Я быстро приговорил свой завтрак и засобирался в путь. Корчакова протянула мне небольшую котомку с едой. Я горячо поцеловал её в губы и решительно вышел вон.
3
Сразу за стенами столицы по направлению на юго-запад раскинулись широкие, но уже убранные поля, перемежевывающиеся с редкими березовыми рощами, едва покрытыми уже блёклым осенним золотом. Широкий утоптанный Западный тракт тянулся до Гадючьего плато, а там на развилке разделялся и уходил на Западную верфь, и на мыс Дозорный к Орешку. С юга аллод ограждал полумесяц Зуреньского хребта. А уж за ним раскинулось Темноводье и астральное море.
Мне говорили, что на всём хребте поставили несколько дозорных застав. Но с трудом верилось, что человек смог бы пройти эти горы, даже не смотря на то, что северный его склон был пологим и покрытым горными лугами.

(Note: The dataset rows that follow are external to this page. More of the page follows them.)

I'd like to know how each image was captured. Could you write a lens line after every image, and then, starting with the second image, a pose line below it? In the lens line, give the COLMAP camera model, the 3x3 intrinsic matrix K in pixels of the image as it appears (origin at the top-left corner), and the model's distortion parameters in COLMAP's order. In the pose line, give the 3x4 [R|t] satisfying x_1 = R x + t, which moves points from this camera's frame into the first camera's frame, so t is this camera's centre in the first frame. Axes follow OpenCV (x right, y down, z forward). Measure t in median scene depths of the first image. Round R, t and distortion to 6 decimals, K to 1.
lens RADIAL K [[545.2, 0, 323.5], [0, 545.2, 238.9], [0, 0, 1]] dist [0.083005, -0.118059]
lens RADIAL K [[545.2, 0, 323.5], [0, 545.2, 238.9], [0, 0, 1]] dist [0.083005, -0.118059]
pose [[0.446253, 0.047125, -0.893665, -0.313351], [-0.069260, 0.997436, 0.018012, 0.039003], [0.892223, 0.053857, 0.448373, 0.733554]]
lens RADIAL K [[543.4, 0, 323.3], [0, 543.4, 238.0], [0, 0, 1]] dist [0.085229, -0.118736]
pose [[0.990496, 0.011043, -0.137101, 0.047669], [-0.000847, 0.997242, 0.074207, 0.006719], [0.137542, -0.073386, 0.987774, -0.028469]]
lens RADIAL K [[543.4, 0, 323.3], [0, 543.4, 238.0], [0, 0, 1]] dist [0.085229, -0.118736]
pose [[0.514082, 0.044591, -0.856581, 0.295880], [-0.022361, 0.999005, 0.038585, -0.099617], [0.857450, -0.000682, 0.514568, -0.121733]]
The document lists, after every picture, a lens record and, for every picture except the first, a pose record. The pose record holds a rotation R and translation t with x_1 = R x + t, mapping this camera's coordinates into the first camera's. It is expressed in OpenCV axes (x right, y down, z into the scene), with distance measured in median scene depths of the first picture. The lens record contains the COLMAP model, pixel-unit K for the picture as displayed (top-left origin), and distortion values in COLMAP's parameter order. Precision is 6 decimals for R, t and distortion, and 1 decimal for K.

То был настоящий медоносный край. В отличие от Лютикова, местные пасечники, живущие на хуторе Бортица, что на северном лесистом склоне Зуреньского хребта, большей частью сбывали воск да свечки, сделанные из него. Хотя их мёд тоже был не плох. Помнится, когда я бродил по Торговому Ряду, один купец рассказывал, что бортевые угодья здесь насчитывали около пяти сотен. Да и то, это со слов самих пасечников. А так ли это на самом деле — никто точно не знал.
Я миновал последние посёлки и вскоре въехал в большой лесной массив, именуемый Южной Берестянкой. Справа раскинулось небольшое пологое плато, за которым виднелась астральная бухта. На встречу изредка ехали телеги, груженые то мешками, то какой-то живностью. Сидевшие в них люди с какой-то настороженностью в глазах смотрели на меня.